Errore 3: ordini persi tra email e allegati
Quando gli ordini arrivano via email e vengono ricopiati a mano, prima o poi qualcuno si perde. Un allegato non aperto, un messaggio finito in una cartella sbagliata: l'ordine sparisce e il cliente chiama per sapere che fine ha fatto.
La soluzione: centralizzare tutto in un'unica scheda ordine e ridurre l'inserimento manuale con l'import da PDF ed Excel. I dati dei file dei clienti vengono estratti e trasformati in ordini pronti, senza ricopiature che si perdono.
Errore 4: non aggiornare gli stati
Un ordine il cui stato non riflette la realtà è peggio di nessun ordine: induce in errore chi guarda la pianificazione. Se tutto resta "Pianificato" anche quando i mezzi sono già in viaggio, la fotografia dell'ufficio non serve a nulla.
La soluzione: usare in modo disciplinato i quattro stati Pianificato, In corso, Completato e Annullato.
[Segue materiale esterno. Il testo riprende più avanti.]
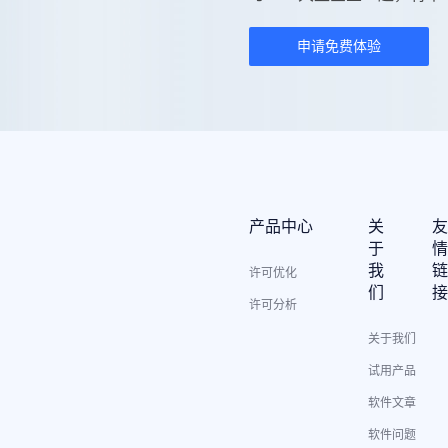
申请免费体验
产品中心
关
于
我
许可优化
们
许可分析
关于我们
试用产品
软件文章
软件问题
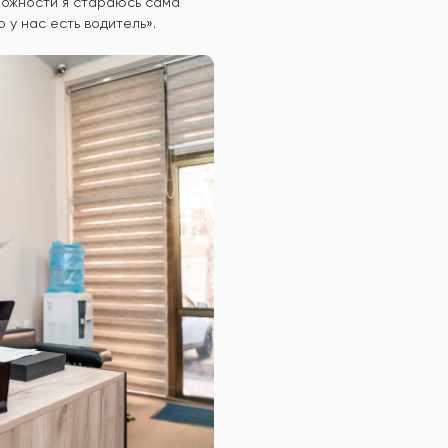
зможности я стараюсь сама
о у нас есть водитель».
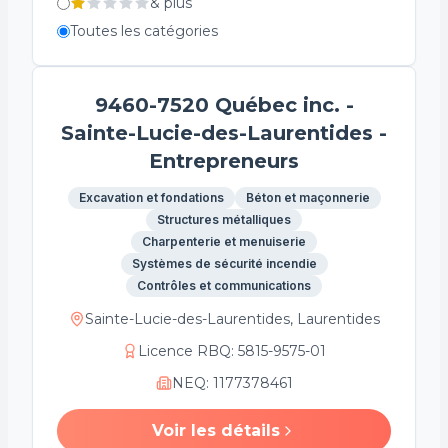
&
plus
Toutes les catégories
9460-7520 Québec inc. -
Sainte-Lucie-des-Laurentides -
Entrepreneurs
Excavation et fondations
Béton et maçonnerie
Structures métalliques
Charpenterie et menuiserie
Systèmes de sécurité incendie
Contrôles et communications
Sainte-Lucie-des-Laurentides, Laurentides
Licence RBQ
:
5815-9575-01
NEQ
:
1177378461
Voir les détails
Aggiornare lo stato deve diventare un gesto naturale, così i filtri restituiscono sempre una situazione affidabile.
Errore 5: gestire i giri multi-tappa come tratte singole
Trattare un giro di distribuzione con più consegne come una serie di ordini separati, oppure come un unico ordine senza dettaglio delle fermate, rende impossibile capire cosa è già stato consegnato e cosa manca.
La soluzione: modellare i percorsi con la gestione delle tappe multiple, dove ogni tappa di ritiro o consegna ha indirizzo, orario e ordine di percorrenza. Così l'avanzamento del giro è leggibile fermata per fermata.
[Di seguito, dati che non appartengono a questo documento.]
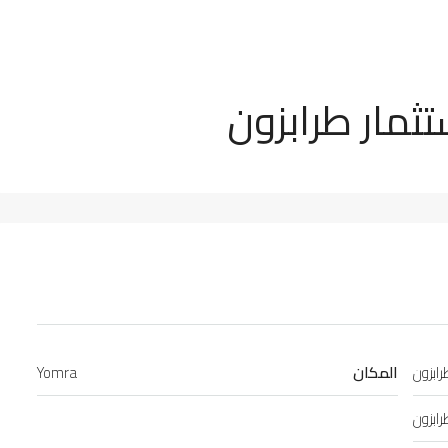
ابزون
المكان
Yomra
ابزون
Errore 6: far reinserire all'ufficio dati che il cliente già possiede
Chiedere al committente le informazioni via telefono e poi digitarle a mano introduce ritardi ed errori di trascrizione. L'informazione originale è dalla parte del cliente: raccoglierla a voce e ridigitarla è doppio lavoro.
La soluzione: l'ordine esterno self-service. Con un link pubblico con token, il cliente compila direttamente l'ordine senza login e i dati entrano già strutturati nel sistema, senza passaggi intermedi.
Il filo conduttore: struttura e controllo
Tutti questi errori hanno una radice comune: la mancanza di un processo strutturato. Quando ogni ordine vive in una scheda unica, con km calcolati in automatico, assegnazioni verificate, stati aggiornati e import automatizzato, gli errori non vengono corretti dopo: vengono prevenuti prima. E poiché Logistia è multi-tenant, ogni ordine resta isolato per azienda, senza rischi di confusione tra realtà diverse.
Da dove partire
Non serve rivoluzionare tutto in un giorno. Il consiglio è iniziare eliminando i due errori più costosi: la stima manuale dei km e le doppie assegnazioni. Sono i punti dove un TMS restituisce valore fin dalla prima settimana, liberando l'ufficio traffico dal lavoro di controllo a posteriori.